Monday, October 11, 2004

Children and families needs share of surplus

VICTORIA - The voices of children aren't easily heard in our society, especially the thousands of children in foster care, or in families struggling to get by.
That's what makes Jane Morley's reminder that those children, along with the families of the mentally disabled, shouldn't be forgotten when it comes time to spend B.C.'s surplus.
Morley is the child and youth officer for B.C., the watchdog charged with ensuring we do right by the people served by the ministry of children and families.
The Liberals' New Era has been bad for those people, those children lugging their few belongings from foster home to foster home, or the families desperate for help in caring for a disabled child. Budgets have been chopped, and the ministry has been plagued by mismanagement and half-baked plans.

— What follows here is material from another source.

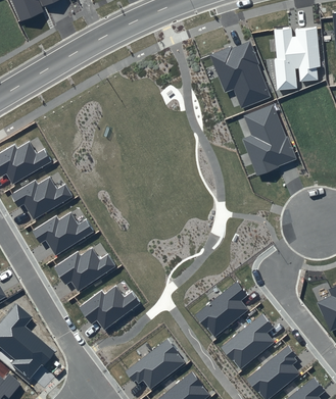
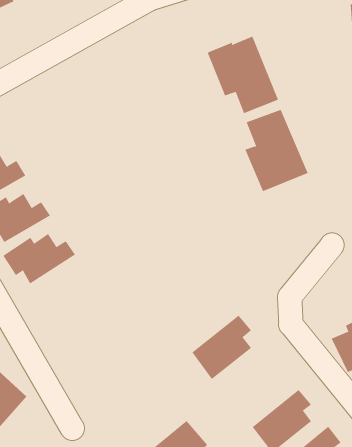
building: [273,27,320,90] -> none
building: [53,248,115,292] -> none
building: [78,286,141,331] -> none
building: [221,314,273,369] -> none
building: [125,340,184,389] -> none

Now B.C. plans on a surplus of more than $1 billion this year, and even more in the next two years.
Everyone has ideas on how to spend it. Cut taxes. Get real per-student education funding back to where it was three years ago. Shorten waiting lists. Build roads.
"The advantages of tourism promotion, infrastructure enhancements and increased law enforcement resources, along with many other initiatives new and old, have been drawn to our attention by a multitude of thoughtful and articulate interest groups and public officials," Morley noted in a recent comment piece.
But children and families - or at least the most vulnerable ones - are often unheard in the competition for public attention and money.
The government's budget consultation questionnaire gives people a checklist of possible ways of using the surplus. The list doesn't include restoring cuts to the ministry, or improving the lot of children and families.
"In the competition for shares of what are always limited public resource (even with a budget surplus), the voices of children and youth are not loud: they need champions to ensure that they are not forgotten when scarce resources are allocated," Morley says.
The children's ministry has seen its budget cut by $145 million since the Liberals were elected. (Even though in opposition the Liberals, including Gordon Campbell, said the ministry didn't have enough money to do the required job.).
It's time to put a significant sum back into the ministry, Morley says.
"The existence of a surplus is an opportunity for the government to provide the up-front resources necessary to achieve its goal of transforming a child welfare system that has been in place for decades and which is not easily amenable to change," she says. Fund the cost of changing the way services are delivered. Provide money to figure out what works. Pay for the move towards local control, and get the money into communities so they can decide what needs to be done.
"Real transformations do not come about easily or cheaply," she says. "The government should now spend some of the surplus that has become available on the children and youth in British Columbia."
Morley isn't alone. The BC Association for Community Living has also asked the government to reverse the cuts to ease a "crisis" in services for disabled adults.
The association has been a big defender of the government, keen to see the transition to an independent authority and willing to try and cope with reduced budgets.
Executive director Laney Bryenton says things have just gone too far. Waiting lists for services are growing, and families - including some elderly parents caring for adult children with mental disabilities - are stretched to the breaking point.
It's time to push for more money, she says, or at least the return of the money that was cut - and helped create the surplus.
Morley gets the last word.
"The voices of children and youth are not loud," she said in a report earlier this year. "They need champions to ensure that they are not forgotten when scarce resources are allocated."
Consider it a personal challenge.
Footnote: The money available to support children and families has been cut by eight per cent since the election. At the same time, inflation has pushed up the cost of providing most service by up to 10 per cent. All in a ministry Campbell used to argue was under-funded by the NDP.